Search code examples
pythonpython-3.xregexpython-re

How can I find all paths in javascript file with regex in Python?


Sample Javascript (content):

t.appendChild(u),t}},{10:10}],16:[function(e,t,r){e(10);t.exports=function(e){var t=document.createDocumentFragment(),r=document.createElement("img");r.setAttribute("alt",e.empty),r.id="trk_recaptcha",r.setAttribute("src","/cdn-cgi/images/trace/captcha/js/re/transparent.gif?ray="+e.ray),t.appendChild(r);var n=document.createTextNode(" ");t.appendChild(n);var a=document.createElement("input");a.id="id",a.setAttribute("name","id"),a.setAttribute("type","hidden"),a.setAttribute("value",e.ray),t.appendChild(a);var i=document.createTextNode(" ");t.appendChild(i);

t.appendChild(u),t}},{10:10}],16:[function(e,t,r){e(10);t.exports=function(e){var t=document.createDocumentFragment(),r=document.createElement("img");r.setAttribute("alt",e.empty),r.id="trk_recaptcha",r.setAttribute("sdfdsfsfds",'/test/path'),t.appendChild(r);var n=document.createTextNode(" ");t.appendChild(n);var a=document.createElement("input");a.id="id",a.setAttribute("name","id"),a.setAttribute("type","hidden"),a.setAttribute("value",e.ray),t.appendChild(a);var i=document.createTextNode(" ");t.appendChild(i);
regex = ""
endpoints = re.findall(regex, content)

Output I want:

> /cdn-cgi/images/trace/captcha/js/re/transparent.gif?ray=
> /test/path

I want to find all fields starting with "/ and '/ with regex. I've tried many url regexes but it didn't work for me.


Solution

  • Consider:

    import re
    
    txt = ... #your code
    pat = r"(\"|\')(\/.*?)\1"
    
    for el in re.findall(pat, txt):
        print(el[1])
    

    each el will be match of pattern starting with single, or double quote. Then minimal number of characters, then the same character as at the beginning (same type of quote).

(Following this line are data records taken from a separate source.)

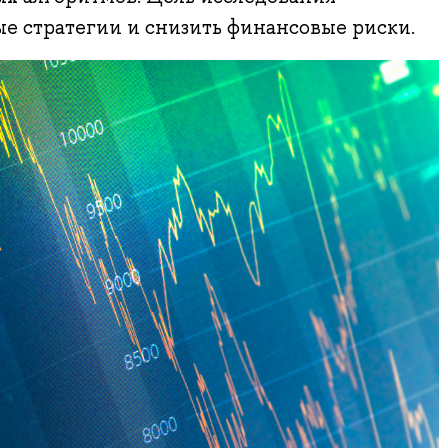
е стратегии и снизить финансовые риски.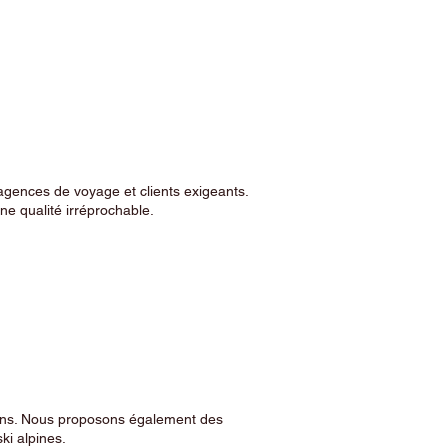
agences de voyage et clients exigeants.
e qualité irréprochable.
sins. Nous proposons également des
ski alpines.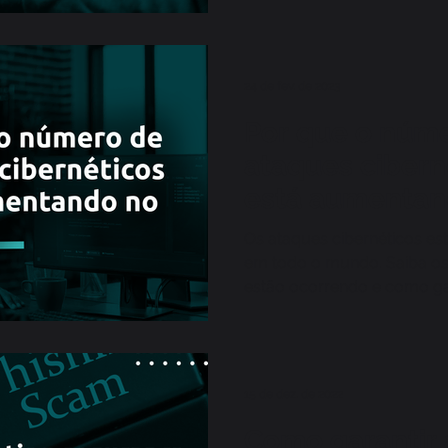
24 de fev. de 2023
Por que o núm
ataques cibern
está aumentan
mundo?
Os ataques cibernéticos e
em todo o mundo. Saiba o
estão ocorrendo e como ga
segurança dos dados
15 de dez. de 2022
Como garantir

    .* stands for whatever number of any characters, following ? makes it non-greedy i.e. provides minimal characters match. Then \1 refers to first group, so it will match whatever type of quote was matched at the beginning. Then by specifying el[1] we return second group matched i.e. whatever was matched within quotes.